[Start of section]
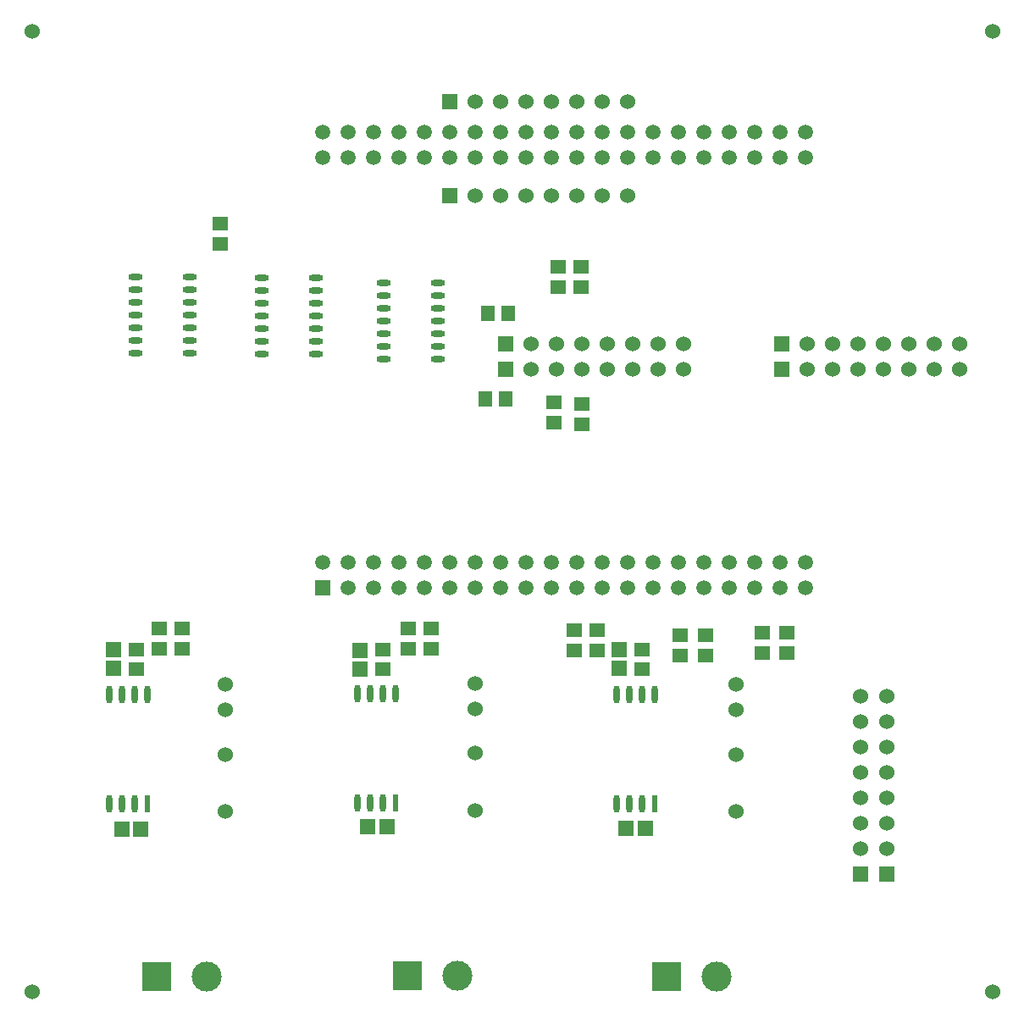
<source format=gbr>
G04 Layer_Color=255*
%FSLAX26Y26*%
%MOIN*%
%TF.FileFunction,Pads,Bot*%
%TF.Part,Single*%
G01*
G75*
%TA.AperFunction,SMDPad,CuDef*%
%ADD10R,0.059055X0.055118*%
%ADD11R,0.055118X0.059055*%
%ADD12R,0.062992X0.059055*%
%ADD13R,0.059055X0.062992*%
%TA.AperFunction,ComponentPad*%
%ADD18C,0.060000*%
%ADD19R,0.060000X0.060000*%
%ADD20R,0.060000X0.060000*%
%ADD21R,0.059055X0.059055*%
%ADD22C,0.059055*%
%ADD23C,0.118110*%
%ADD24R,0.118110X0.118110*%
%TA.AperFunction,WasherPad*%
%ADD25C,0.060000*%
%TA.AperFunction,SMDPad,CuDef*%
%ADD29R,0.023622X0.070866*%
%ADD30O,0.023622X0.070866*%
%ADD31O,0.057087X0.023622*%
D10*
X2165000Y2235630D02*
D03*
Y2314370D02*
D03*
X2160000Y2854370D02*
D03*
Y2775630D02*
D03*
X2055000Y2240630D02*
D03*
Y2319370D02*
D03*
X2070000Y2854370D02*
D03*
Y2775630D02*
D03*
X2135000Y1424370D02*
D03*
Y1345630D02*
D03*
X2225000Y1345630D02*
D03*
Y1424370D02*
D03*
X590000Y1429370D02*
D03*
Y1350630D02*
D03*
X500000Y1350630D02*
D03*
Y1429370D02*
D03*
X1570000Y1429370D02*
D03*
Y1350630D02*
D03*
X1480000Y1350630D02*
D03*
Y1429370D02*
D03*
X1380000Y1347958D02*
D03*
Y1269218D02*
D03*
X410000Y1347958D02*
D03*
Y1269218D02*
D03*
X2400000Y1347958D02*
D03*
Y1269218D02*
D03*
X2650000Y1325630D02*
D03*
Y1404370D02*
D03*
X2550000Y1404370D02*
D03*
Y1325630D02*
D03*
X2970000Y1335630D02*
D03*
Y1414370D02*
D03*
X2875000Y1414370D02*
D03*
Y1335630D02*
D03*
X740000Y3024370D02*
D03*
Y2945630D02*
D03*
D11*
X1785630Y2335000D02*
D03*
X1864370D02*
D03*
X1794563Y2670000D02*
D03*
X1873303D02*
D03*
D12*
X1290000Y1344577D02*
D03*
Y1269774D02*
D03*
X320000Y1347402D02*
D03*
Y1272599D02*
D03*
X2310000Y1347402D02*
D03*
Y1272599D02*
D03*
D13*
X1396772Y650000D02*
D03*
X1321968D02*
D03*
X427402Y640000D02*
D03*
X352599D02*
D03*
X2412402Y645000D02*
D03*
X2337599D02*
D03*
D18*
X3260000Y665000D02*
D03*
Y565000D02*
D03*
Y1165000D02*
D03*
Y1065000D02*
D03*
Y965000D02*
D03*
Y865000D02*
D03*
Y765000D02*
D03*
X3365000Y665000D02*
D03*
Y565000D02*
D03*
Y1165000D02*
D03*
Y1065000D02*
D03*
Y965000D02*
D03*
Y865000D02*
D03*
Y765000D02*
D03*
X3250001Y2550000D02*
D03*
X3350001D02*
D03*
X3450001D02*
D03*
X3550001D02*
D03*
X3650001D02*
D03*
X3050001D02*
D03*
X3150001D02*
D03*
X3250001Y2450000D02*
D03*
X3350001D02*
D03*
X3450001D02*
D03*
X3550001D02*
D03*
X3650001D02*
D03*
X3050001D02*
D03*
X3150001D02*
D03*
X2165001Y2550000D02*
D03*
X2265001D02*
D03*
X2365001D02*
D03*
X2465001D02*
D03*
X2565001D02*
D03*
X1965001D02*
D03*
X2065001D02*
D03*
X2165001Y2450000D02*
D03*
X2265001D02*
D03*
X2365001D02*
D03*
X2465001D02*
D03*
X2565001D02*
D03*
X1965001D02*
D03*
X2065001D02*
D03*
X1744370Y715591D02*
D03*
Y940000D02*
D03*
Y1115591D02*
D03*
Y1215591D02*
D03*
X760000Y710591D02*
D03*
Y935000D02*
D03*
Y1110591D02*
D03*
Y1210591D02*
D03*
X2770000Y710591D02*
D03*
Y935000D02*
D03*
Y1110591D02*
D03*
Y1210591D02*
D03*
X1845000Y3135000D02*
D03*
X1745000D02*
D03*
X2345000D02*
D03*
X2245000D02*
D03*
X2145000D02*
D03*
X2045000D02*
D03*
X1945000D02*
D03*
X1845000Y3505000D02*
D03*
X1745000D02*
D03*
X2345000D02*
D03*
X2245000D02*
D03*
X2145000D02*
D03*
X2045000D02*
D03*
X1945000D02*
D03*
D19*
X3260000Y465000D02*
D03*
X3365000D02*
D03*
D20*
X2950001Y2550000D02*
D03*
Y2450000D02*
D03*
X1865001Y2550000D02*
D03*
Y2450000D02*
D03*
X1645000Y3135000D02*
D03*
Y3505000D02*
D03*
D21*
X1145000Y1590000D02*
D03*
D22*
X1245000D02*
D03*
X1345000D02*
D03*
X1445000D02*
D03*
X1545000D02*
D03*
X1645000D02*
D03*
X1745000D02*
D03*
X1845000D02*
D03*
X1945000D02*
D03*
X2045000D02*
D03*
X2145000D02*
D03*
X2245000D02*
D03*
X2345000D02*
D03*
X2445000D02*
D03*
X2545000D02*
D03*
X2645000D02*
D03*
X2745000D02*
D03*
X2845000D02*
D03*
X2945000D02*
D03*
X3045000D02*
D03*
X1145000Y1690000D02*
D03*
X1245000D02*
D03*
X1345000D02*
D03*
X1445000D02*
D03*
X1545000D02*
D03*
X1645000D02*
D03*
X1745000D02*
D03*
X1845000D02*
D03*
X1945000D02*
D03*
X2045000D02*
D03*
X2145000D02*
D03*
X2245000D02*
D03*
X2345000D02*
D03*
X2445000D02*
D03*
X2545000D02*
D03*
X2645000D02*
D03*
X2745000D02*
D03*
X2845000D02*
D03*
X2945000D02*
D03*
X3045000D02*
D03*
X1145000Y3282913D02*
D03*
X3045000Y3382913D02*
D03*
X2945000D02*
D03*
X2845000D02*
D03*
X2745000D02*
D03*
X2645000D02*
D03*
X2545000D02*
D03*
X2445000D02*
D03*
X2345000D02*
D03*
X2245000D02*
D03*
X2145000D02*
D03*
X2045000D02*
D03*
X1945000D02*
D03*
X1845000D02*
D03*
X1745000D02*
D03*
X1645000D02*
D03*
X1545000D02*
D03*
X1445000D02*
D03*
X1345000D02*
D03*
X1245000D02*
D03*
X1145000D02*
D03*
X3045000Y3282913D02*
D03*
X2945000D02*
D03*
X2845000D02*
D03*
X2745000D02*
D03*
X2645000D02*
D03*
X2545000D02*
D03*
X2445000D02*
D03*
X2345000D02*
D03*
X2245000D02*
D03*
X2145000D02*
D03*
X2045000D02*
D03*
X1945000D02*
D03*
X1845000D02*
D03*
X1745000D02*
D03*
X1645000D02*
D03*
X1545000D02*
D03*
X1445000D02*
D03*
X1345000D02*
D03*
X1245000D02*
D03*
D23*
X2693425Y60000D02*
D03*
X1672795Y65000D02*
D03*
X688425Y60000D02*
D03*
D24*
X2496575D02*
D03*
X1475945Y65000D02*
D03*
X491575Y60000D02*
D03*
D25*
X3779527Y3779528D02*
D03*
Y-0D02*
D03*
X1Y3779528D02*
D03*
Y-0D02*
D03*
D29*
X1429370Y745000D02*
D03*
X455000Y740000D02*
D03*
X2450000D02*
D03*
D30*
X1379370Y745000D02*
D03*
X1329370D02*
D03*
X1279370D02*
D03*
X1429370Y1174134D02*
D03*
X1379370D02*
D03*
X1329370D02*
D03*
X1279370D02*
D03*
X405000Y740000D02*
D03*
X355000D02*
D03*
X305000D02*
D03*
X455000Y1169134D02*
D03*
X405000D02*
D03*
X355000D02*
D03*
X305000D02*
D03*
X2400000Y740000D02*
D03*
X2350000D02*
D03*
X2300000D02*
D03*
X2450000Y1169134D02*
D03*
X2400000D02*
D03*
X2350000D02*
D03*
X2300000D02*
D03*
D31*
X622000Y2815000D02*
D03*
Y2765000D02*
D03*
Y2715000D02*
D03*
Y2665000D02*
D03*
Y2615000D02*
D03*
Y2565000D02*
D03*
Y2515000D02*
D03*
X407433Y2815000D02*
D03*
Y2765000D02*
D03*
Y2715000D02*
D03*
Y2665000D02*
D03*
Y2615000D02*
D03*
Y2565000D02*
D03*
Y2515000D02*
D03*
X1117000Y2811000D02*
D03*
Y2761000D02*
D03*
Y2711000D02*
D03*
Y2661000D02*
D03*
Y2611000D02*
D03*
Y2561000D02*
D03*
Y2511000D02*
D03*
X902433Y2811000D02*
D03*
Y2761000D02*
D03*
Y2711000D02*
D03*
Y2661000D02*
D03*
Y2611000D02*
D03*
Y2561000D02*
D03*
Y2511000D02*
D03*
X1597000Y2790000D02*
D03*
Y2740000D02*
D03*
Y2690000D02*
D03*
Y2640000D02*
D03*
Y2590000D02*
D03*
Y2540000D02*
D03*
Y2490000D02*
D03*
X1382433Y2790000D02*
D03*
Y2740000D02*
D03*
Y2690000D02*
D03*
Y2640000D02*
D03*
Y2590000D02*
D03*
Y2540000D02*
D03*
Y2490000D02*
D03*
%TF.MD5,650678bec1a035443f0490756e5c20b4*%
M02*

</source>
[End of section]
ACTIVITY:
Read through the entries, then copy every line where the string "AperFunction" is found.

ANSWER SPACE:
%TA.AperFunction,SMDPad,CuDef*%
%TA.AperFunction,ComponentPad*%
%TA.AperFunction,WasherPad*%
%TA.AperFunction,SMDPad,CuDef*%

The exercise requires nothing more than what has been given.